[Records from a dataset]
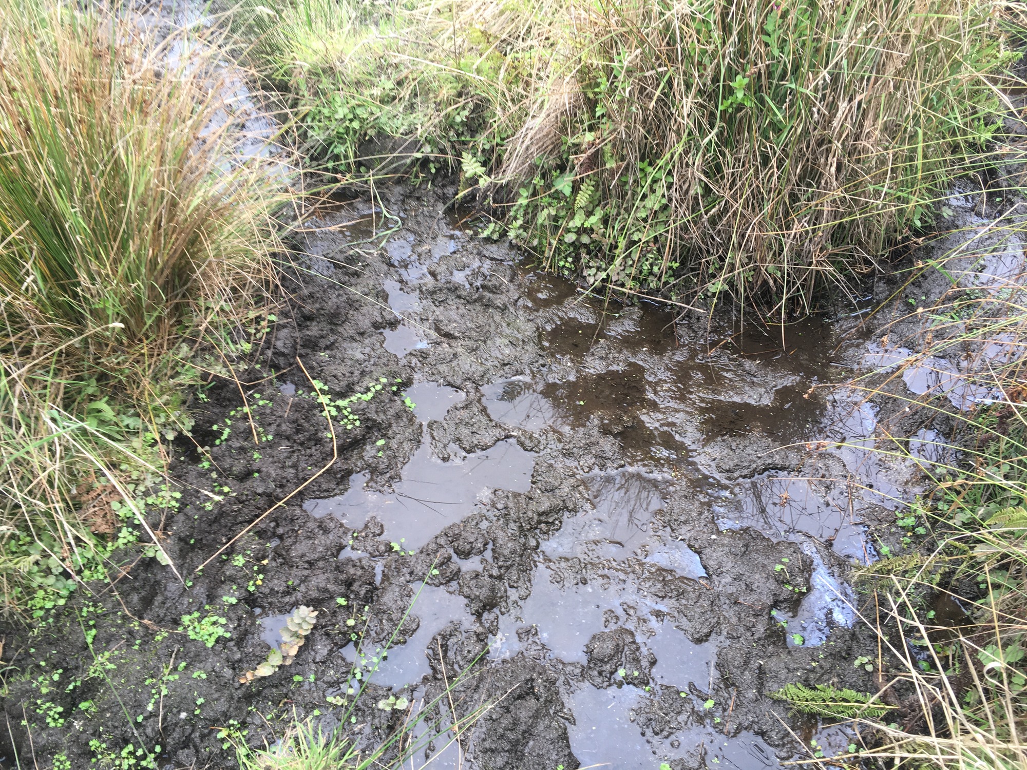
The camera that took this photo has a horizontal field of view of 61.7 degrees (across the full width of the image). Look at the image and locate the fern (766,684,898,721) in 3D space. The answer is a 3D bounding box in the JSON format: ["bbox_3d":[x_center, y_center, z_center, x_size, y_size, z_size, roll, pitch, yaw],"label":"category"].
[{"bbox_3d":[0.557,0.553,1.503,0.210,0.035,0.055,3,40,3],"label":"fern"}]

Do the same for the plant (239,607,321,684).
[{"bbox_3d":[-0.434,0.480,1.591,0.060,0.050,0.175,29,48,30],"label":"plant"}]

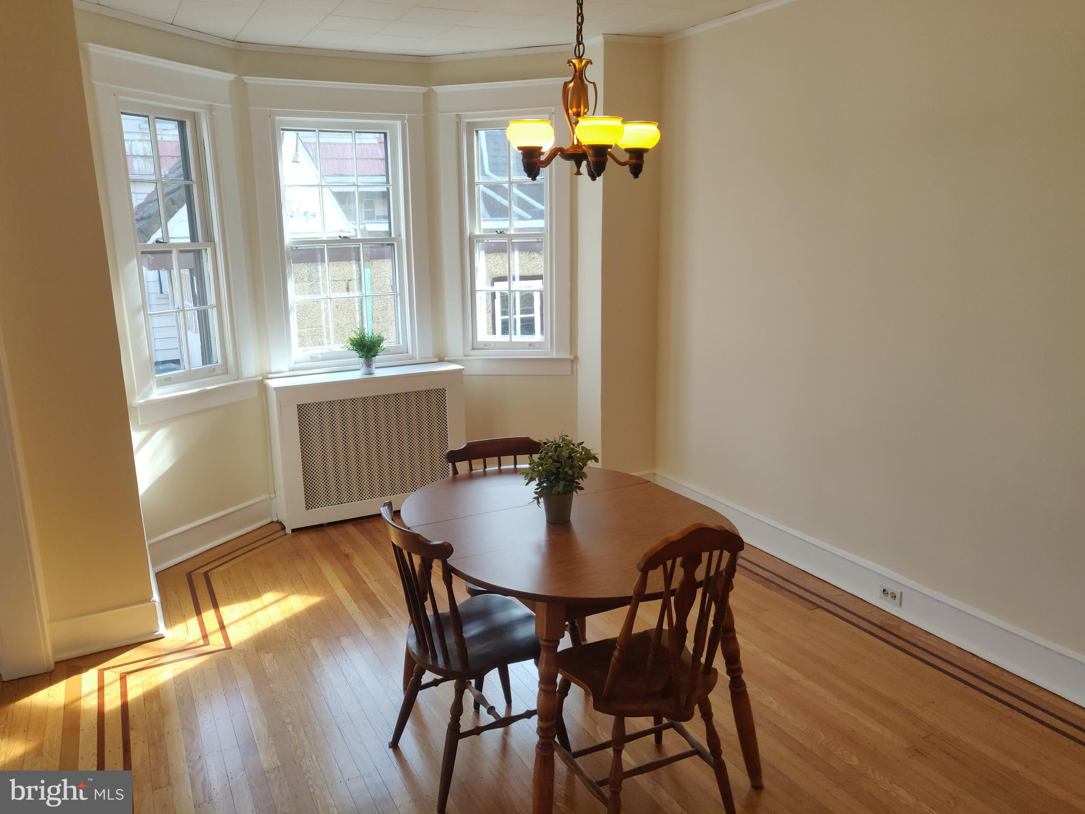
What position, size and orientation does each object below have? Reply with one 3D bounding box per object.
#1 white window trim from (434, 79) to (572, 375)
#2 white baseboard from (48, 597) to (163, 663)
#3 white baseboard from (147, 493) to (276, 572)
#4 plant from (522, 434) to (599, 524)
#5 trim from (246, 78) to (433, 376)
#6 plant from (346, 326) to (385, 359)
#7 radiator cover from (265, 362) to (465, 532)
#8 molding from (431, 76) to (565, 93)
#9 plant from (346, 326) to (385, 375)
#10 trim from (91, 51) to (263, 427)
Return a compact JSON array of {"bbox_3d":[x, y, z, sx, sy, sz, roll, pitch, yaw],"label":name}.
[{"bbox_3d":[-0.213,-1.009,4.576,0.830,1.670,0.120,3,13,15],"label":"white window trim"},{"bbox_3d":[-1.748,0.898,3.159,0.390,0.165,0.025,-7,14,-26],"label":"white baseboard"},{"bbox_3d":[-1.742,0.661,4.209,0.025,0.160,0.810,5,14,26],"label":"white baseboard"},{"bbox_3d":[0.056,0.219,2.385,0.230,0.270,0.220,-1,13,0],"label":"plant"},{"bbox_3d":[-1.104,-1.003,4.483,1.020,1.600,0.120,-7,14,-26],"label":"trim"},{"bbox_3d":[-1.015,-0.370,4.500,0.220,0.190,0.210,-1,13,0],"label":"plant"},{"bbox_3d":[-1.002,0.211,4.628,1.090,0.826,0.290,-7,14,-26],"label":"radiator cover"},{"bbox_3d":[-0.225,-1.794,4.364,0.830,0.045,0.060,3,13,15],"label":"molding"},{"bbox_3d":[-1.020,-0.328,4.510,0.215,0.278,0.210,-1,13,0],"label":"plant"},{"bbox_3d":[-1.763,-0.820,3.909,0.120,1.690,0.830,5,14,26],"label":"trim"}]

==

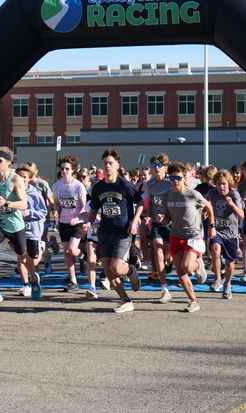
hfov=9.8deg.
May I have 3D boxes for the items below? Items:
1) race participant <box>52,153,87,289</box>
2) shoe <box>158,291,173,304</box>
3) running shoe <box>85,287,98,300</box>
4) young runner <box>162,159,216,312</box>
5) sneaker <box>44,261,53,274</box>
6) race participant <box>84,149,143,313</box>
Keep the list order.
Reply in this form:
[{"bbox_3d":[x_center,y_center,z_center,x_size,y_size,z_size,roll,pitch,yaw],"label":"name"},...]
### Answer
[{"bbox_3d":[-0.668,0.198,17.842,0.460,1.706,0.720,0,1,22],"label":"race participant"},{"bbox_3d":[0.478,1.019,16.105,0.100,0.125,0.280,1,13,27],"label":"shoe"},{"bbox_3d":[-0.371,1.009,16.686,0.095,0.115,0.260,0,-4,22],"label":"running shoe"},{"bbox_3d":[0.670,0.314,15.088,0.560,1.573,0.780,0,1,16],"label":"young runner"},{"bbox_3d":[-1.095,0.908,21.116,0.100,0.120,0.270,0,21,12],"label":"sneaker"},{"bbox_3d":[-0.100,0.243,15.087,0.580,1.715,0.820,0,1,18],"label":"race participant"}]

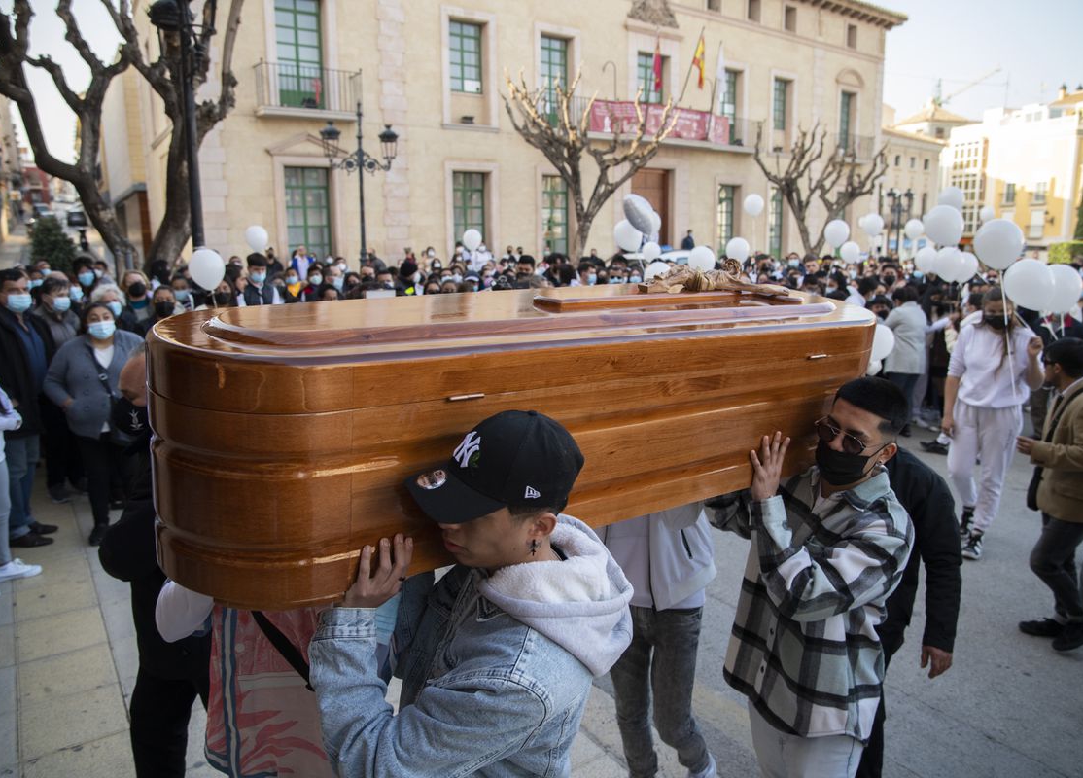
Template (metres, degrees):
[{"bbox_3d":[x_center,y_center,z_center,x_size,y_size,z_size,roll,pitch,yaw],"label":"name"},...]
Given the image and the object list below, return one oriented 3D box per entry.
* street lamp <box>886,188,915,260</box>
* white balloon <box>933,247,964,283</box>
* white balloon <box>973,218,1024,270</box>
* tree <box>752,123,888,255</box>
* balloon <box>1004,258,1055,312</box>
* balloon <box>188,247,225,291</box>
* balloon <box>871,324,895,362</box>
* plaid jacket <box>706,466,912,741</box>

→ **WHAT THE TASK ASKS**
Transcribe, exactly and without additions, the lines of the records above, beginning with the line that contains "white balloon <box>933,247,964,283</box>" and ending with the line that contains "plaid jacket <box>706,466,912,741</box>", both included.

→ **RESULT OF THE EXERCISE**
* white balloon <box>933,247,964,283</box>
* white balloon <box>973,218,1024,270</box>
* tree <box>752,123,888,255</box>
* balloon <box>1004,258,1055,312</box>
* balloon <box>188,247,225,291</box>
* balloon <box>871,324,895,362</box>
* plaid jacket <box>706,466,912,741</box>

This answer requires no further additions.